Wird P nun kontinuierlich im Lauf des Jahres verkauft, so sind am Ende des Wirtschaftsjahres dem Unternehmen liquide Mittel in Höhe der kalkulatorischen Abschreibungen von 20.000 € zugeflossen. Es hat also ein Mittelrückfluss von 20.000 € stattgefunden, die Kapitalbindung in der Maschine beträgt am Ende des Jahres nur noch 80.000 €.
Im Durchschnitt des ersten Nutzungsjahres beträgt die Kapitalbindung in der Maschine also (100.000 + 80.000) / 2 = 90.000 €.
Bei einem kalkulatorischen Zinssatz von 10 % beträgt die Höhe der kalkulatorischen Zinsen im ersten Jahr der Nutzung also 90.000 * 10% = 9.000 €.
Die gleiche Überlegung gilt nun auch für die folgenden Nutzungsjahre. Im zweiten Jahr der Nutzung beträgt die Kapitalbindung in der Maschine am Anfang des Jahres 80.000 €, am Ende des Jahres 60.000 €, im Durchschnitt des Jahres also 70.000 €. Bei einem kalkulatorischen Zinssatz von 10 % sind im zweiten Jahr der Nutzung also kalkulatorische Zinsen in Höhe von 7.000 € in Ansatz zu bringen usw.
Durchschnittswertmethode
Die Durchschnittswertmethode basiert auf der gleichen Überlegung, ihr Betrachtungszeitraum ist jedoch nicht jedes einzelne Jahr, sondern die gesamte Nutzungsdauer. Dabei ist ein evtl. verbleibender Schrottwert zu berücksichtigen.
Die Ermittlung der kalkulatorischen Zinsen mit Hilfe der Durchschnittswertmethode erfolgt also nach folgender Formel:
kalkulatorische Zinsen= (Anschaffungskosten + Schrottwert) / 2 ∗ kalkulatorischer Zinssatz
Beispiel (wie vor)
Am Anfang der Nutzungsdauer sind 100.000 €, am Ende der Nutzungsdauer 0 € in der Maschine gebunden, im Durchschnitt der gesamten Nutzungsdauer also (100.000 + 0) / 2 = 50.000 €.
Es kommen also jährlich 5.000 € kalkulatorische Zinsen zum Ansatz.

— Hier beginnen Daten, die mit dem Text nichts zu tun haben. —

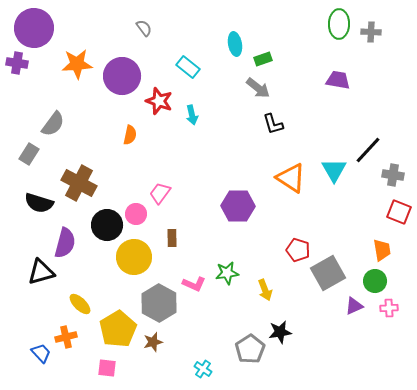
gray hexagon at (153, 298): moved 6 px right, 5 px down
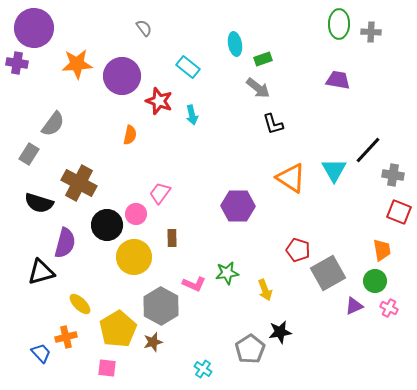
gray hexagon at (159, 303): moved 2 px right, 3 px down
pink cross at (389, 308): rotated 30 degrees clockwise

Die Summe der kalkulatorischen Zinsen über die Gesamtlebensdauer der abnutzbaren Anlagegüter ist bei beiden Verfahren gleich. Bei der Restwertmethode nehmen die kalkulatorischen Zinsen jedoch im Zeitablauf ab; die einzelnen Perioden werden also nicht gleichmäßig belastet, so dass unter der Annahme gleicher Produktionsbedingungen die Selbstkosten pro Stück von Jahr zu Jahr fallen. Bei der Anwendung der Durchschnittswertmethode sind dagegen die kalkulatorischen Zinsen im Zeitablauf konstant.
In der Praxis wird meistens die Durchschnittswertmethode bevorzugt, da
- sie einfacher als die Restwertmethode ist und
- sie Kontinuität in die Kalkulation bringt.

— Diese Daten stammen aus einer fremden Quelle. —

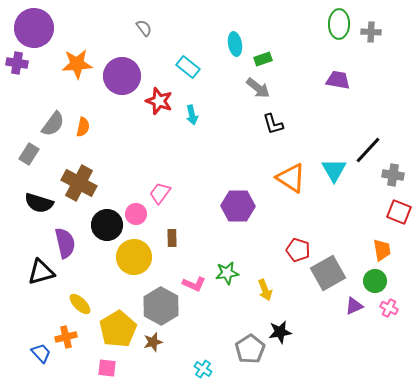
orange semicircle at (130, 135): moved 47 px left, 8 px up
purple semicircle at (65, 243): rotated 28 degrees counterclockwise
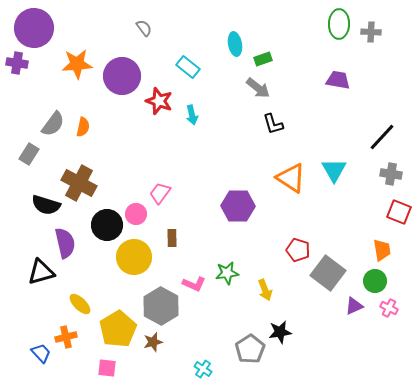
black line at (368, 150): moved 14 px right, 13 px up
gray cross at (393, 175): moved 2 px left, 1 px up
black semicircle at (39, 203): moved 7 px right, 2 px down
gray square at (328, 273): rotated 24 degrees counterclockwise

Ansatz des betriebsnotwendigen Kapitals
Da es nun in größeren Betrieben sehr aufwendig wäre, die kalkulatorischen Zinsen für jedes Wirtschaftsgut einzeln zu bestimmen, geht man in der Praxis zur Ermittlung der jährlich anzusetzenden kalkulatorischen Zinsen einen anderen Weg, indem man den kalkulatorischen Zinssatz auf das gesamte sog. „betriebsnotwendige Kapital“ des Unternehmens anwendet.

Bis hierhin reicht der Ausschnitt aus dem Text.